Transformers VS Godzilla–Rodan would be turning in his grave. Pacific Rim is dim cgi that descends into a poor soap opera with a preposterous ending. Charlie played Charlie and was the only thing worth watching in this sad mess that even the gorgeous Idris Elba couldn’t save.
Oz the Great and Powerful would be more apt retitled as Oz the lackluster and disappointing. Starring a cast of current studio favorites, James Franco,Mila Kunis,Rachel Weisz and Michelle Williams to name a few. This gathering of a cast that should–could have pulled off the fantasy seemed to wander between over the top and flat observations. CGI replaced story and charm–of any kind is obvious in its absence. The slippery con man of James Franco is more cartoon than character, Mila Kunis masters the monotone with amazing precision. Michelle Williams is a great Barbie impersonator, leaving Rachel Weisz to give evil a good name. What should have been a charming rendition of a beloved American fantasy came off as actors lacking conviction, some nerds in a room piling as much FX as they could and a superficial glance at a beautifully created world. Liberties were taken–as filmmakers often do (Dorothy Gale the kissed girl), except this time it was more miss than hit. This movie seemed unable to decided if it was capturing the audience of the child or the adult–instead of being a great compilation of the two it misses out on both. Another disappointing adaptation of a truly wonderful story.
6.5/10 Should have respected the Author more and the self-indulgence less.
As I was working I suddenly became aware of a repetition in this book. There seemed to be a disappropriate amount of number four and turning left. Building four, room four, four streets, four floors, four people. And then everyone was turning left. Left into, left out of, left hand, left tilt. Finding this strange I stopped to consider the significance of numbers–at least the numbers in this story. The first place I came across was a numerology site that explained if number four was your life path number then you were steadfast, loyal and hardworking. It is not my life path number, but I was amazed at what else they linked to it. It is the Emperor in tarot, Saturn in astrology, chin in Iching,the element earth, red and orange aura. Perplexed as how all this interconnected I went to another site which then told me the cultural aspects of the number four.
Four is the fourth dimension where time is illusion yet is also manifestation, it is static whole and rational. There are four seasons, cardinal points, elements, four sides to a square and four arms to a cross. In Buddhism the Tree of Life has four limbs, for the Chinese four is the number of the earth, in the Kabbalah four is memory. It has multiple meanings in the Bible, Torah, Fibonacci, even to the amount of letters in a Deity’s name down to the name of a movie. It was becoming all too confusing and interconnected with things that had no relation to a small story from somewhere. So I left the esoteric ponderings to others, unless we all should really be measuring wooden kiosks in the street.

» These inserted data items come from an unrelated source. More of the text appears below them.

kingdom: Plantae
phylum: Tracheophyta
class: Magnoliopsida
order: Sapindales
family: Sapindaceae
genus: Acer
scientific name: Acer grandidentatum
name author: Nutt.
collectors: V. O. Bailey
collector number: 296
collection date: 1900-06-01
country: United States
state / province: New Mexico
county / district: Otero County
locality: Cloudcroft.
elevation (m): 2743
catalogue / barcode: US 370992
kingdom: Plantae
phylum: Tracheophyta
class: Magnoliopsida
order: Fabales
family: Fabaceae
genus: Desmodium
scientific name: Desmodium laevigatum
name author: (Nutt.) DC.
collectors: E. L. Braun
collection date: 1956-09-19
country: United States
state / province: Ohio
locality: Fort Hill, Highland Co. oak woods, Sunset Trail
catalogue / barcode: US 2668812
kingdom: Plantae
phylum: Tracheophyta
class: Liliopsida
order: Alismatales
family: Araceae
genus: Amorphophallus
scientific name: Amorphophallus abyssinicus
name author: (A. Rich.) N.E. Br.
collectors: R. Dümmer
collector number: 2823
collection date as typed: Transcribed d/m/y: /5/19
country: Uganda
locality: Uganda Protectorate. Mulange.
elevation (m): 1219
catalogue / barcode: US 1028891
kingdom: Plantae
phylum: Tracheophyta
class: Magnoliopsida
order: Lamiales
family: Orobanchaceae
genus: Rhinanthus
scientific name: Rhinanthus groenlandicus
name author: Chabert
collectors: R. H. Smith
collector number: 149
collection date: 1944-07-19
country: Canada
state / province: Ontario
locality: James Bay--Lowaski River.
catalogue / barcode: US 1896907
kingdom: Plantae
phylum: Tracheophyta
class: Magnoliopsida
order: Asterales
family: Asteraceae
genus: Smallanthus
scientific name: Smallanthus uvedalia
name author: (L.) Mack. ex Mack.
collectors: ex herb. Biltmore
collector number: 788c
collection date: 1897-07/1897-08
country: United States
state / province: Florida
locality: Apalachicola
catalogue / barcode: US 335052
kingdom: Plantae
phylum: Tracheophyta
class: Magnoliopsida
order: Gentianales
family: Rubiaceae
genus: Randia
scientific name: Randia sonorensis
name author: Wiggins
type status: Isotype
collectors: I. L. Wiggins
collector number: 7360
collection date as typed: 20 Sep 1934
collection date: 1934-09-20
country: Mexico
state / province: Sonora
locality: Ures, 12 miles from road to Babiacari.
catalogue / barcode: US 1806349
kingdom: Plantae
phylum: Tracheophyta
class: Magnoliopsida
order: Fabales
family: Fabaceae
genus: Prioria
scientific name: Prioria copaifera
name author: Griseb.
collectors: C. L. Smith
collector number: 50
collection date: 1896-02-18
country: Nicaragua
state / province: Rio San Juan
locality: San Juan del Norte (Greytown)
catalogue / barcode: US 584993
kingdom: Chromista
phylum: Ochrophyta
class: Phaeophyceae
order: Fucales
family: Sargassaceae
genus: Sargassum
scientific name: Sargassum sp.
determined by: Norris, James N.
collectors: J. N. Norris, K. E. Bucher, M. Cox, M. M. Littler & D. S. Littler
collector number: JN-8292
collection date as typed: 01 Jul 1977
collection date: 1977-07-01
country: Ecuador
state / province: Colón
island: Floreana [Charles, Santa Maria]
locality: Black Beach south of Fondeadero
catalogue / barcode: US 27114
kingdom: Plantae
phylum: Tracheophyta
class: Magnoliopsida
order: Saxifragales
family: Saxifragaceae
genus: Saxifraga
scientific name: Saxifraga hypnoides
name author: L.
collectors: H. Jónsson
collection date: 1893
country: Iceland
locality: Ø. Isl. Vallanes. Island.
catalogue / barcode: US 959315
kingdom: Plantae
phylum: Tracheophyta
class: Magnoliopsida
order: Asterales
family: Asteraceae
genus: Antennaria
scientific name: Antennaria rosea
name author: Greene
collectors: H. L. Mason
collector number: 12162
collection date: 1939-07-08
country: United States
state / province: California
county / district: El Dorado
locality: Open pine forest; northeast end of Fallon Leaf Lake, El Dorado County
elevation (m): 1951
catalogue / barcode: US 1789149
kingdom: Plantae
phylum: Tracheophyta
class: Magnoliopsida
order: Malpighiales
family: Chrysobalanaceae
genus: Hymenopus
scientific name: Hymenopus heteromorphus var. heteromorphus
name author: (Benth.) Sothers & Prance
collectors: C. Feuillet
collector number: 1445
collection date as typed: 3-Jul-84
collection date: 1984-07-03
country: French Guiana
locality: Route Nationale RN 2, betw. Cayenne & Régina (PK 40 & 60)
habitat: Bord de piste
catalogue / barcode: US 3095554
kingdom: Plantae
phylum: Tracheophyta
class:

Whenever I reach the midpoint of a book I become inexplicably depressed and instead of celebrating the achievement I decide it is all rubbish and not worth the effort. I feel as if I have lost the thread of meaning that drives it all and suddenly it becomes no more than a wandering bunch of words. While I realise everyone has their own creative process, I do wonder if they go through such a low. Not only do I lose connection with the work I even doubt if there is any meaning or even purpose to the story. Usually, I continue through it and work on something else as I accept that time will solve this standstill. My latest work is one so alien to my usual style that I am left wondering if I can ever get back on that path. I am convinced that this happens to me because I do not make a well planned outline. Those who take the time to ensure they know exactly where their story should be will also know where it should go. For me, this is too limiting as I prefer to let it go where it takes me. This, of course, means there is always a corner I have no way out of, a back against a wall without ending and a resolution with too many threads. I have decided to write a thriller and do it via a very detailed and well thought out outline. The more I think about that outline–the longer it sits on the back burner. I suppose the price I pay for my method is to wander in circles for a while and hopefully find which door actually leads to the exit.Of course I expect to find Jojo there chewing on one of my shoes.